Esse "pacote de bondades", como foi apelidado pela imprensa, deve representar uma renúncia fiscal de R$ 3 bilhões. "Renúncia", na verdade, não é uma palavra ideal. Melhor seria chamar isso de "adiamento fiscal", porque os estímulos que essas reduções darão à atividade econômica certamente permitirão que os cofres públicos recuperem esses recursos um pouco mais à frente.
O crescimento sustentado da economia vai depender da capacidade do governo de persistir nas "bondades". A tentação de taxar é terrível. Há poucas semanas, por exemplo, o presidente Lula anunciou um aumento da contribuição previdenciária das empresas de 20% para 20,6% para cobrir gastos com um "esqueleto" do INSS. Felizmente, o presidente Lula voltou atrás ao se defrontar com resistências no Congresso.
Não pode ficar para as calendas, por exemplo, a já anunciada intenção de criar um regime tributário especial para pré-empresas, negócios muito pequenos com faturamento anual de até R$ 36.000. Nesses casos, as pré-empresas não pagariam nenhum imposto federal, exceto a Previdência, o que eliminaria quase por completo a burocracia tributária e poderia trazer milhões de pequenos negócios para a formalidade. Estima-se que existam cerca de 12 milhões de microempresas totalmente informais, que empregam 15 milhões de pessoas e que não recolhem nenhum tributo, nem a Previdência.
O ex-presidente do Banco Central no governo FHC Armínio Fraga está sentindo na pele o quanto a carga tributária, a burocracia e a concorrência das empresas informais prejudicam os negócios no país.

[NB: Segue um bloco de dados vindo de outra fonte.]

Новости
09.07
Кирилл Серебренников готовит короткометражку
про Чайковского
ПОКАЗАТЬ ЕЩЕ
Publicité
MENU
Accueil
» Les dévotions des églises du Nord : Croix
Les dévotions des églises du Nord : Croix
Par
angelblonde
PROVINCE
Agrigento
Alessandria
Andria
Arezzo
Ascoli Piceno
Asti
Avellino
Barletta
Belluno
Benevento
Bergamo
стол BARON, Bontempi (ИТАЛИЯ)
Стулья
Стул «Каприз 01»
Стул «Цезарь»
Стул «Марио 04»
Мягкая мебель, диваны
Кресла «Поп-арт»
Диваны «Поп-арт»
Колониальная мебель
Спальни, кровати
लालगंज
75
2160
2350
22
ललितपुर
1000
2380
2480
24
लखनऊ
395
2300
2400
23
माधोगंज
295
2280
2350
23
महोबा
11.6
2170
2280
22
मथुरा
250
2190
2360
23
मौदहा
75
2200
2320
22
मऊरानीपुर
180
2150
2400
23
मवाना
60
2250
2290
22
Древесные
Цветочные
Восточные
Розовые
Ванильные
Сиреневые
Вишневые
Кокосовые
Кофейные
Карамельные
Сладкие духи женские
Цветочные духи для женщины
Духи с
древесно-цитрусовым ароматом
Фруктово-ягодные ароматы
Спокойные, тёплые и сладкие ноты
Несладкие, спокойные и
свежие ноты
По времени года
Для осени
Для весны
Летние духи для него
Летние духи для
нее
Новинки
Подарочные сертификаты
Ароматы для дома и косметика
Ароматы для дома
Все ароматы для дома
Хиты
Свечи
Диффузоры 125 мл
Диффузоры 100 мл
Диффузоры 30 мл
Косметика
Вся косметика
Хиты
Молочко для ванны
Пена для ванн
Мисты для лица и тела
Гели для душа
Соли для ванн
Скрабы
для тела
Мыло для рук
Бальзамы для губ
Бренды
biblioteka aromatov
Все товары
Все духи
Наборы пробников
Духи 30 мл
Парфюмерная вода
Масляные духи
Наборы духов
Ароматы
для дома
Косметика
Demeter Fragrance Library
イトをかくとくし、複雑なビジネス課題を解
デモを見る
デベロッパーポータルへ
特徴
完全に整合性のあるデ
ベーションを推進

Ele abriu um café no Rio e, embora animado com a nova atividade, reclamou: "Empresas como a nossa, que fazem tudo certinho, enfrentam uma concorrência difícil; o país precisa de uma reforma que simplifique os custos e a tributação em geral". Falou!


Benjamin Steinbruch, 50, empresário, é diretor-presidente da Companhia Siderúrgica Nacional e presidente do conselho de administração da empresa.